Animal behaviorists can see evidence many animals have ingrained reactions to various colors, shapes, and sounds found within their species. This makes sense insofar as it allows those animals to survive, thrive, and reproduce successfully. However, evidence points to the fact humans are the only species which moves beyond basic recognition of interesting colors, shapes, and sounds. Humans can recognize, appreciate, and give value to those things that are beautiful. A bear may wake up in the morning and look up at the sunrise, but to him, it’s only a part of his functional day: time to eat some more berries. Humans, on the other hand, look at a beautiful sunrise and are moved emotionally by the beauty of the natural world.

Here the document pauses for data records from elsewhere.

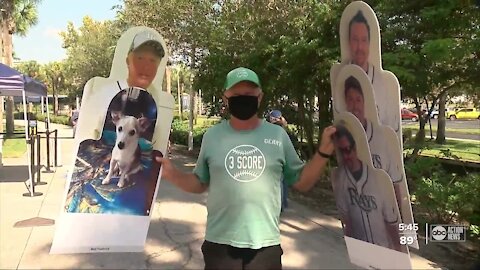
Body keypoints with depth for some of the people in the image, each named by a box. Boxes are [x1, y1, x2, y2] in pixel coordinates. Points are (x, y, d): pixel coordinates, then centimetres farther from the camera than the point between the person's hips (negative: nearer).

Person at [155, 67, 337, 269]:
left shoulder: (278, 135, -1)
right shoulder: (212, 136, 1)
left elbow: (301, 182, 4)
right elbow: (200, 183, 8)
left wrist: (323, 152, -8)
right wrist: (172, 174, -9)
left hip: (266, 245, 0)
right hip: (220, 245, 0)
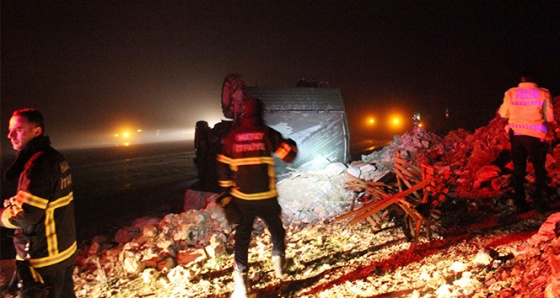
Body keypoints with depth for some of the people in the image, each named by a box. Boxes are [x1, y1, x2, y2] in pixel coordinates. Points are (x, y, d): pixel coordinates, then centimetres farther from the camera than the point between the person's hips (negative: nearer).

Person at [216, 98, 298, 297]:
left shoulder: (231, 136, 1)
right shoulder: (267, 133, -7)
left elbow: (223, 167, 3)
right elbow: (289, 154, -4)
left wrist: (227, 191, 13)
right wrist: (290, 144, 19)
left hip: (241, 197, 2)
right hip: (266, 197, -2)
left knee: (242, 236, 8)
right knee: (276, 229, 23)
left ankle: (240, 278, 1)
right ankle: (279, 260, 29)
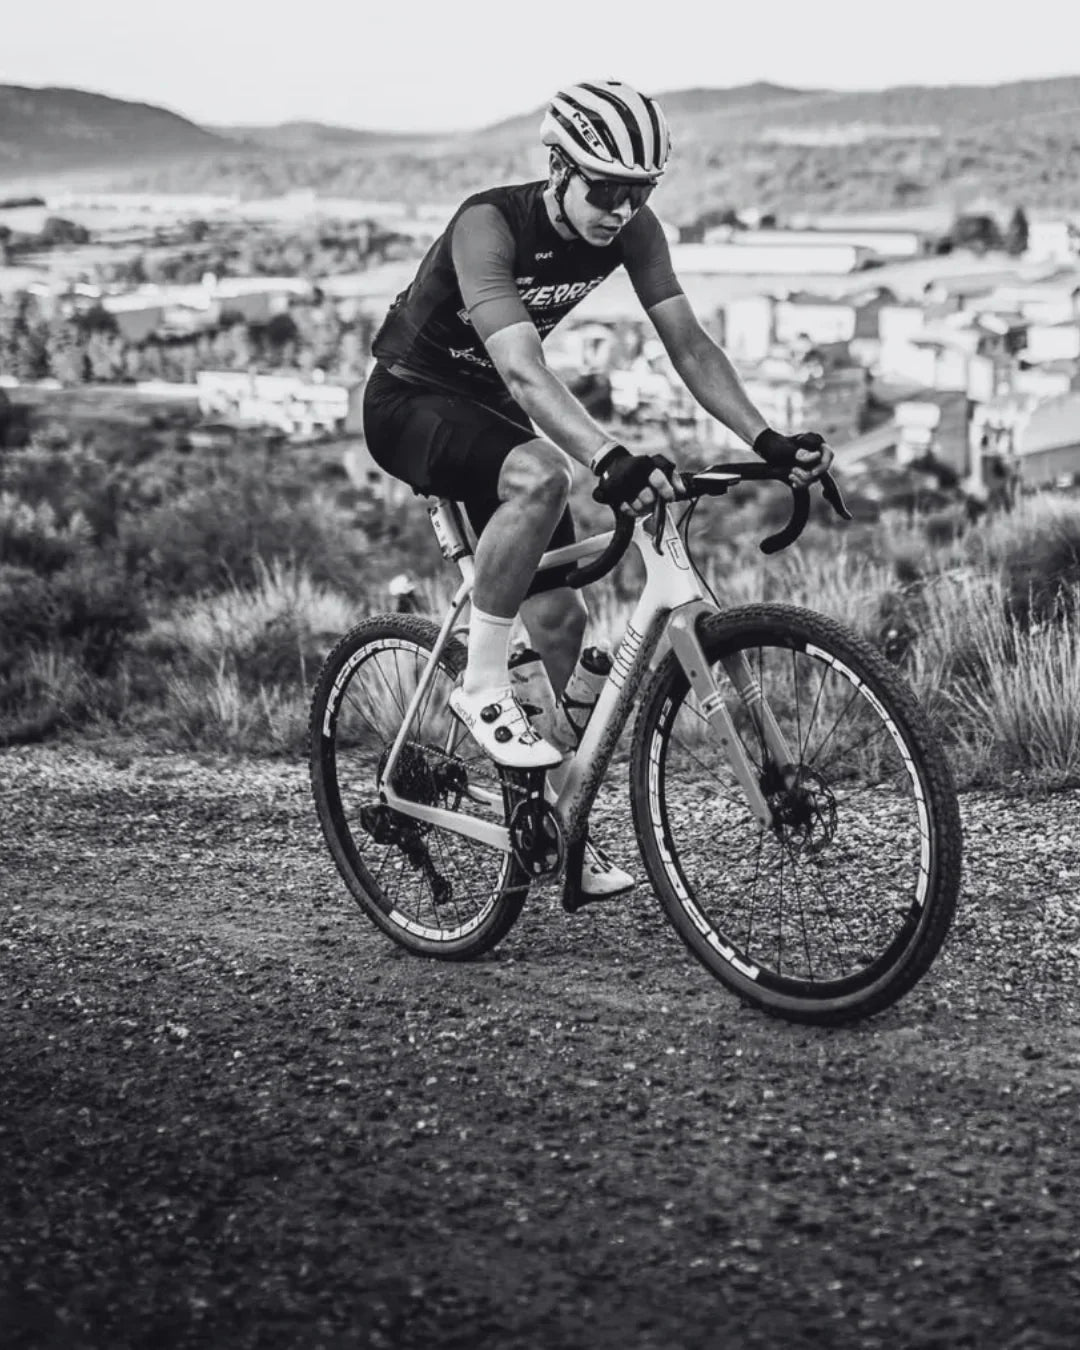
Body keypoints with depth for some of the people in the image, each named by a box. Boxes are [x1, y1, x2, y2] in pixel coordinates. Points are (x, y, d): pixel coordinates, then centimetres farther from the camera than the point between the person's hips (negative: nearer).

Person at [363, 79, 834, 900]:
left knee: (559, 620, 0)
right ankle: (483, 686, -23)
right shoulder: (488, 226, -32)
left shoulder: (633, 232, -13)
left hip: (488, 409, 7)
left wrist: (767, 441, -26)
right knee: (539, 477, -38)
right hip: (410, 401, -6)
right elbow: (522, 369, -45)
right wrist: (609, 460, -59)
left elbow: (689, 345, -13)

This is a hint at what we mean when we talk about beauty at Liberty Common School. We recognize humans are naturally drawn to beauty, and in turn, beauty calls us to transcend our everyday lives to acknowledge greatness beyond ourselves. Nonetheless, without a framework of understanding, we may not always be able to distinguish between the ugly and the beautiful. Thus, our curriculum introduces students to beautiful works of art and music. We help students grow in their ability to understand why a piece of music is beautiful. Analysis of form, melody and harmony, tension and release, rhythm, meter, and dynamics helps the student begin to understand why a work of beautiful music is universally praised. The same can be said of art. Students learn to recognize shape, color, texture, space, form, and movement to improve their aesthetic sense.

At Liberty Common School, the study of the fine arts is deeply enmeshed in our vision of a classical education. It is not extra-curricular or optional. It is crucial because humans are naturally aesthetic beings. We ascribe value to the beauty around us. Because of this, our parent-led Board of Directors recently codified a fine-arts requirement as mandatory for high-school graduation. Students at Liberty Common School should graduate not only able to analyze fine art, but also able to create beautiful music, art, drama, and dance.

This past Monday, the high-school and junior-high choral and instrumental ensembles performed at the year-end awards concert. The event was held in Griffin Concert Hall at CSU—a location made possible through a generous donation from one of our community members. For two hours, Griffin Concert Hall was awash with beautiful music created by our students. And because of the lovely acoustics and architectural design of the space, the audience was able to focus on the performances and bask in sublime sounds. The evening was also a chance for several students to be recognized with awards for their particularly notable hard work and talent as music makers.

At one point, when recognizing the graduating seniors, music instructor Mr. Lunn urged them to never stop making beautiful music, regardless of where they may journey in life. He asserted making beautiful music out of thin air is akin to a miracle. Why? Because it is the creation of beauty which can move us and allow us to transcend the everyday world around us.